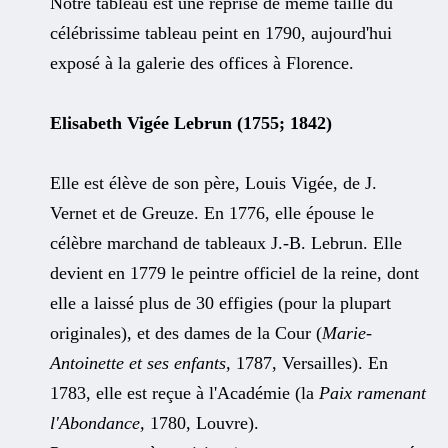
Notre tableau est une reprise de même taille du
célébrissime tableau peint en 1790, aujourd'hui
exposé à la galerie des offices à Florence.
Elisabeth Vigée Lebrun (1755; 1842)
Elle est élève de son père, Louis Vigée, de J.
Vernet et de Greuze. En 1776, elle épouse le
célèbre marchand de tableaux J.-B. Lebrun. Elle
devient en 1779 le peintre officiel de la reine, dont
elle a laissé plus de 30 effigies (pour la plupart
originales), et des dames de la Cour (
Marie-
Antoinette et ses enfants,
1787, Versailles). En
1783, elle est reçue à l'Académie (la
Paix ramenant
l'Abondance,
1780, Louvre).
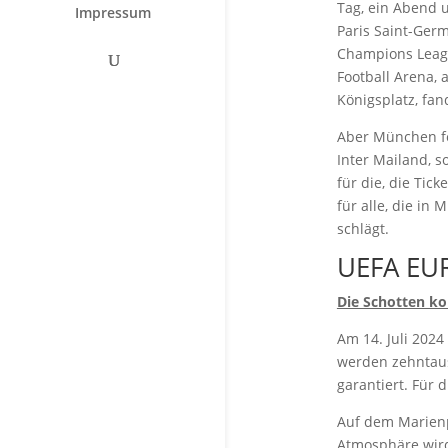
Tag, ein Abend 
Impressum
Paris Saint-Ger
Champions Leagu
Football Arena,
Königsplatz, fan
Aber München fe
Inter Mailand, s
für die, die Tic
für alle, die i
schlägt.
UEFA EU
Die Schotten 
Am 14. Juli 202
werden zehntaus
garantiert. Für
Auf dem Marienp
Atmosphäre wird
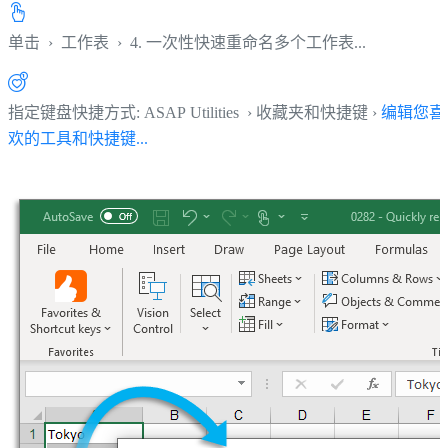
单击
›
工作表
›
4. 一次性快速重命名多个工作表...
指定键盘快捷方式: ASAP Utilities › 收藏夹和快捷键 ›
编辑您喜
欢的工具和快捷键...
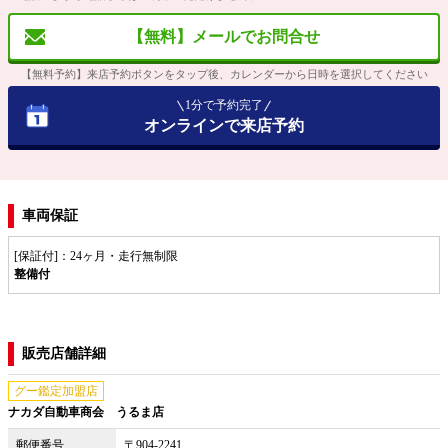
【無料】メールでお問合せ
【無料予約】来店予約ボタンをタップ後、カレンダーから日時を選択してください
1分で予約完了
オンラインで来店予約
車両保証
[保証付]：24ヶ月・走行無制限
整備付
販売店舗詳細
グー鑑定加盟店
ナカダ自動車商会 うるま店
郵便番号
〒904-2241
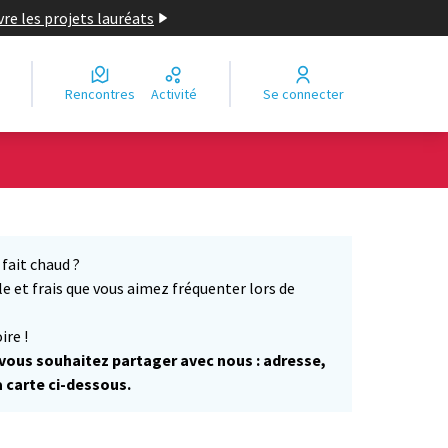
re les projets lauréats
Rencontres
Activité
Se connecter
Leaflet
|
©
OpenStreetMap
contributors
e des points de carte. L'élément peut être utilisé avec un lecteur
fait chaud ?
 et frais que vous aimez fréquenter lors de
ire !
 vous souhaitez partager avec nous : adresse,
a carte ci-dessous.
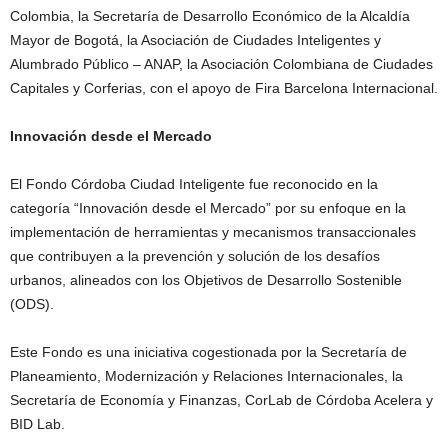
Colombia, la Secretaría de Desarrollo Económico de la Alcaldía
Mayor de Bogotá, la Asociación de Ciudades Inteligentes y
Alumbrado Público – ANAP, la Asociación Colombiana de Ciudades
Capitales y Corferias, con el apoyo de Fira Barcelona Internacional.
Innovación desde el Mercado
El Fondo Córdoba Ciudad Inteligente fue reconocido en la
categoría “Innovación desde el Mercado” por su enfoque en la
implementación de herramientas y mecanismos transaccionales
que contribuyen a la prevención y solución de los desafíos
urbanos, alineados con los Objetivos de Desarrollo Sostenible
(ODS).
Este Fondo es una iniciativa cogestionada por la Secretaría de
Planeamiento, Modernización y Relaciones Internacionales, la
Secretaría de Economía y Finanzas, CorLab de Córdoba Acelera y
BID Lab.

....

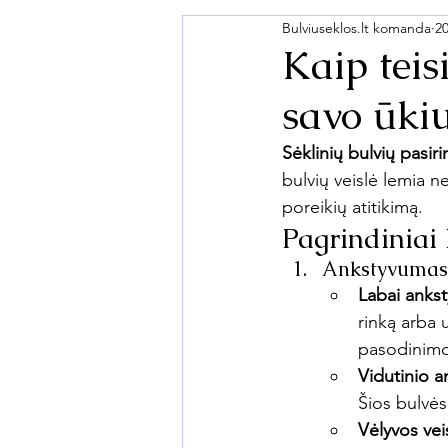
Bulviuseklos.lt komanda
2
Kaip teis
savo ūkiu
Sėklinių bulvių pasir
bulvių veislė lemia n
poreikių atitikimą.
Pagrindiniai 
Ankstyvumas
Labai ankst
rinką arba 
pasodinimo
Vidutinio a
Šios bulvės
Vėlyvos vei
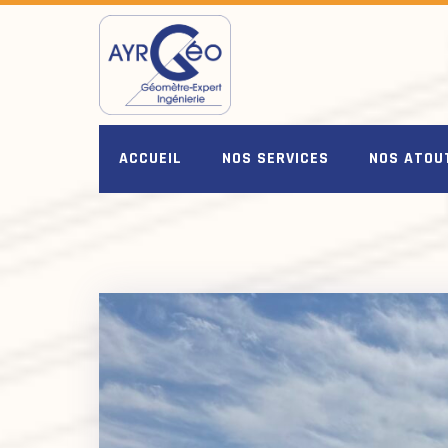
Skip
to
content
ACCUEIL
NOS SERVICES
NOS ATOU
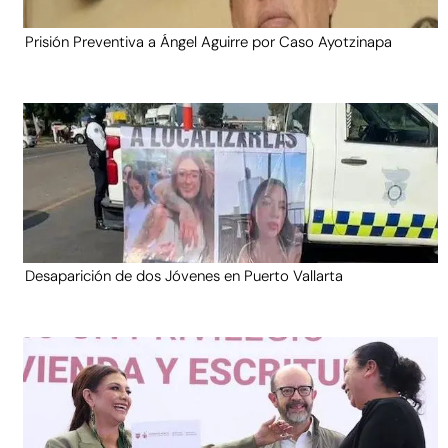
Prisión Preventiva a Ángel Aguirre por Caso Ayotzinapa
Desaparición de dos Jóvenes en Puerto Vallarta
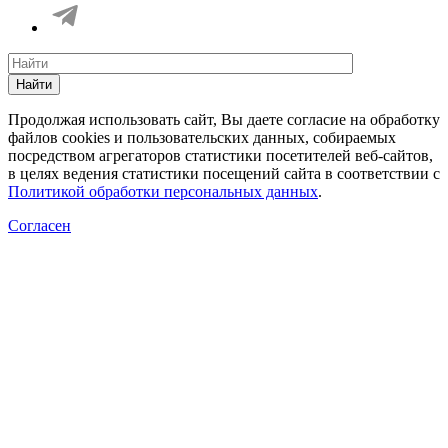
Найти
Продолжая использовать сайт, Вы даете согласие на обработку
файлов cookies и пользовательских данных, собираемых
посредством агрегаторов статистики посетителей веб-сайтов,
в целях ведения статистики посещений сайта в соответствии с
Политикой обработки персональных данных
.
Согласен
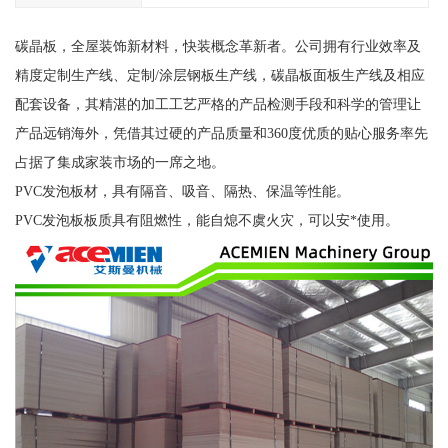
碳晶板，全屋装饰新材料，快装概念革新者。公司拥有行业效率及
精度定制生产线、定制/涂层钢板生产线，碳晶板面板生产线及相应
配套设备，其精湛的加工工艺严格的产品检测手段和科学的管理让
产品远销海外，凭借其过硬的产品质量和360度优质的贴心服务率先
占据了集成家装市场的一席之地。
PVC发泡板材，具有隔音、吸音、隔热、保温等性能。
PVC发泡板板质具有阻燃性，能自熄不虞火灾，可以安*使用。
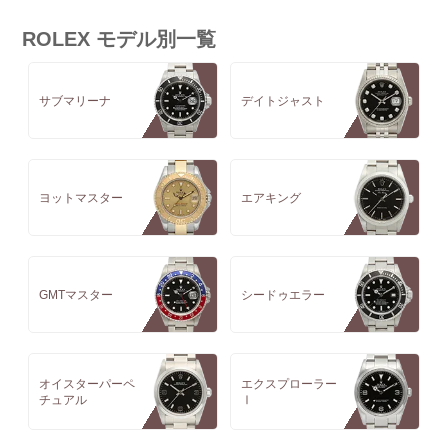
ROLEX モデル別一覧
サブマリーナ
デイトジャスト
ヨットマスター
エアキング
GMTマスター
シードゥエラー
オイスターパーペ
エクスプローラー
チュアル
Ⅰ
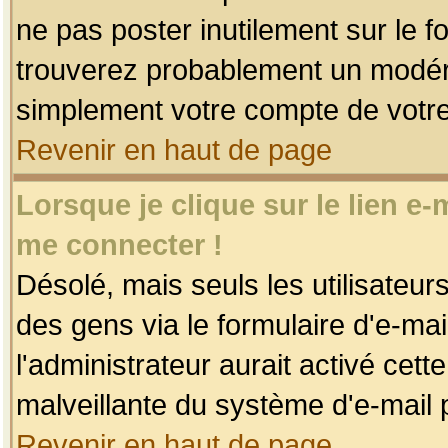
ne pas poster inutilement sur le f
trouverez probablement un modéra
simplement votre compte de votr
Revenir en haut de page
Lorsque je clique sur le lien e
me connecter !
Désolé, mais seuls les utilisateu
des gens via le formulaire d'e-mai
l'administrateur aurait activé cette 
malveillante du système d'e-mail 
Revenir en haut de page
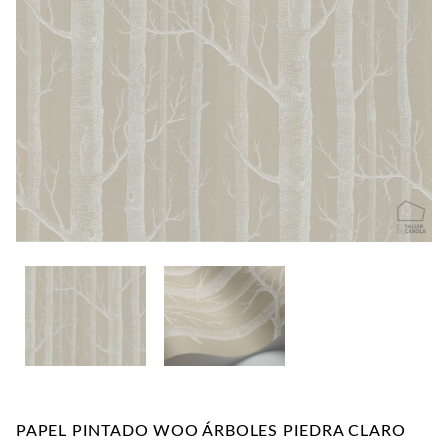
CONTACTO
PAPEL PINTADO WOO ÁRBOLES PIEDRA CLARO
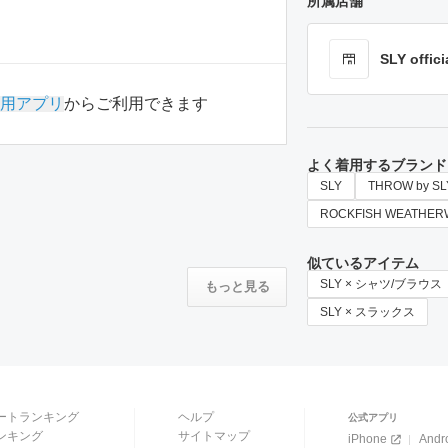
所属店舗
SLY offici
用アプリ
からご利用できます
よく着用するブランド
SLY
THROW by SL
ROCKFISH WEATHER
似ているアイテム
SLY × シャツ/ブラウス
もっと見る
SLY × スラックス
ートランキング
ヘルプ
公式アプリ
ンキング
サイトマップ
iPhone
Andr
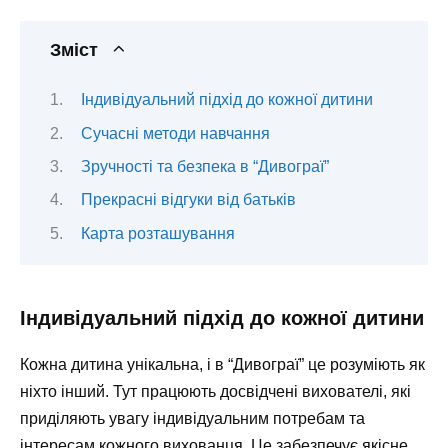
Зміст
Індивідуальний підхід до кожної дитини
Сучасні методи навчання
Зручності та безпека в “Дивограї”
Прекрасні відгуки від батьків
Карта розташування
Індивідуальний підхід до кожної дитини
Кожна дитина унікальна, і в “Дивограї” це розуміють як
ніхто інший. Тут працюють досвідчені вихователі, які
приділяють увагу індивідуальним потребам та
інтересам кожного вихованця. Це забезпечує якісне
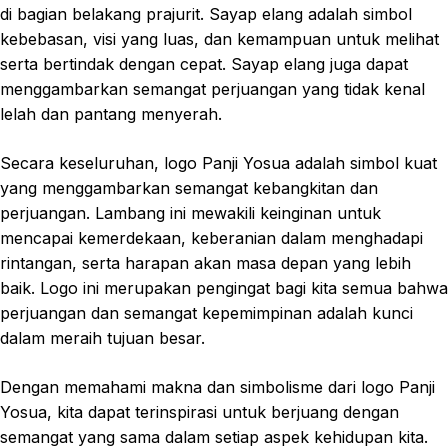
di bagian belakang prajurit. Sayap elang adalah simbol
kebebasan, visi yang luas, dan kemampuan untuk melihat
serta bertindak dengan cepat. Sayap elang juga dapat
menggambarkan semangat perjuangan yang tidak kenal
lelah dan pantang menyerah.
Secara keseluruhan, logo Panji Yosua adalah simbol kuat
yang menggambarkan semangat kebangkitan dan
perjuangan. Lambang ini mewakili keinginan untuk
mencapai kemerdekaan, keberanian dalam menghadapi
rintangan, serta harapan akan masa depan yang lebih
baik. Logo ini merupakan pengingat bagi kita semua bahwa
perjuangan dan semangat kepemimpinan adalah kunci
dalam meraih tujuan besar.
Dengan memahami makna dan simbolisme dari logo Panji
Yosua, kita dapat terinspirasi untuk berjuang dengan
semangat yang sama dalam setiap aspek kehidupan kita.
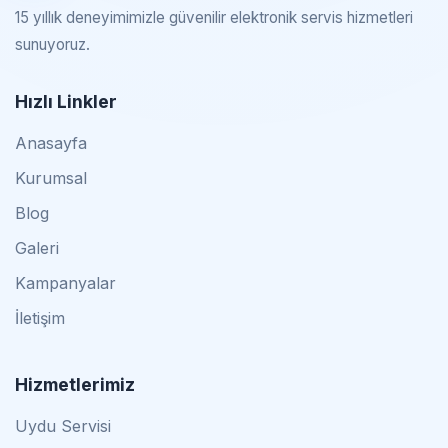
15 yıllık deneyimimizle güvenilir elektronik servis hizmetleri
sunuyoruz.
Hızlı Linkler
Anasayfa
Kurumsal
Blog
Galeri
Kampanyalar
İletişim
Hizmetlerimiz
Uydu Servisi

....

▸ Exercise requirements: Check each line of the listing above. Copy it if it holds the string "vous".

▸ Response:
 et frais que vous aimez fréquenter lors de
 vous souhaitez partager avec nous : adresse,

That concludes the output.